● Exercise prompt
Reproduce all the data verbatim.

● Supplied material
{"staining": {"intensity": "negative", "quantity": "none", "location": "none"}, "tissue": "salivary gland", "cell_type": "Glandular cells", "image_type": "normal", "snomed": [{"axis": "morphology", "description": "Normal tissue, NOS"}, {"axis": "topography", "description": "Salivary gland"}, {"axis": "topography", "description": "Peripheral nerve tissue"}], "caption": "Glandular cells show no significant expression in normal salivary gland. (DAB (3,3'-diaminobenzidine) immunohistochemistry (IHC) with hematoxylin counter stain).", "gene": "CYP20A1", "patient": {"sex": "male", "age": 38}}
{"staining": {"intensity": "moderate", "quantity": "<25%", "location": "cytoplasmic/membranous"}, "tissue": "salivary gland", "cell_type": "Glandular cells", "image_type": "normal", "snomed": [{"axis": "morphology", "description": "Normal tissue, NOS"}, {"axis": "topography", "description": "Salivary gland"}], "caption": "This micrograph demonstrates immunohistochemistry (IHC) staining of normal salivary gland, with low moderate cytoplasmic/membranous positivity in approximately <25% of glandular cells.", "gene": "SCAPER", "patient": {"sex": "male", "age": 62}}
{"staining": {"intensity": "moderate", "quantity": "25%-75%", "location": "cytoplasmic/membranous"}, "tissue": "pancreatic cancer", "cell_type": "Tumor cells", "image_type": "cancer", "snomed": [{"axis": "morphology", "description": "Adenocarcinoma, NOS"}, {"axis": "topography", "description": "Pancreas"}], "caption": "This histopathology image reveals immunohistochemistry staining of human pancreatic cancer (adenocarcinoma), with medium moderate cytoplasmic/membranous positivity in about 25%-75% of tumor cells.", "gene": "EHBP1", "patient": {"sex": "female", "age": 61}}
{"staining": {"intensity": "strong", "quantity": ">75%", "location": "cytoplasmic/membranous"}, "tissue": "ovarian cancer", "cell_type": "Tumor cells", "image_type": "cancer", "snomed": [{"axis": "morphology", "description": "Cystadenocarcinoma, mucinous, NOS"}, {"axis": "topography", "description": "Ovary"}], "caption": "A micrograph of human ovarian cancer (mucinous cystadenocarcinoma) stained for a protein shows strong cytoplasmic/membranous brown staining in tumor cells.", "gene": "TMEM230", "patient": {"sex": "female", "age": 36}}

● Answer space
{"staining": {"intensity": "negative", "quantity": "none", "location": "none"}, "tissue": "salivary gland", "cell_type": "Glandular cells", "image_type": "normal", "snomed": [{"axis": "morphology", "description": "Normal tissue, NOS"}, {"axis": "topography", "description": "Salivary gland"}, {"axis": "topography", "description": "Peripheral nerve tissue"}], "caption": "Glandular cells show no significant expression in normal salivary gland. (DAB (3,3'-diaminobenzidine) immunohistochemistry (IHC) with hematoxylin counter stain).", "gene": "CYP20A1", "patient": {"sex": "male", "age": 38}}
{"staining": {"intensity": "moderate", "quantity": "<25%", "location": "cytoplasmic/membranous"}, "tissue": "salivary gland", "cell_type": "Glandular cells", "image_type": "normal", "snomed": [{"axis": "morphology", "description": "Normal tissue, NOS"}, {"axis": "topography", "description": "Salivary gland"}], "caption": "This micrograph demonstrates immunohistochemistry (IHC) staining of normal salivary gland, with low moderate cytoplasmic/membranous positivity in approximately <25% of glandular cells.", "gene": "SCAPER", "patient": {"sex": "male", "age": 62}}
{"staining": {"intensity": "moderate", "quantity": "25%-75%", "location": "cytoplasmic/membranous"}, "tissue": "pancreatic cancer", "cell_type": "Tumor cells", "image_type": "cancer", "snomed": [{"axis": "morphology", "description": "Adenocarcinoma, NOS"}, {"axis": "topography", "description": "Pancreas"}], "caption": "This histopathology image reveals immunohistochemistry staining of human pancreatic cancer (adenocarcinoma), with medium moderate cytoplasmic/membranous positivity in about 25%-75% of tumor cells.", "gene": "EHBP1", "patient": {"sex": "female", "age": 61}}
{"staining": {"intensity": "strong", "quantity": ">75%", "location": "cytoplasmic/membranous"}, "tissue": "ovarian cancer", "cell_type": "Tumor cells", "image_type": "cancer", "snomed": [{"axis": "morphology", "description": "Cystadenocarcinoma, mucinous, NOS"}, {"axis": "topography", "description": "Ovary"}], "caption": "A micrograph of human ovarian cancer (mucinous cystadenocarcinoma) stained for a protein shows strong cytoplasmic/membranous brown staining in tumor cells.", "gene": "TMEM230", "patient": {"sex": "female", "age": 36}}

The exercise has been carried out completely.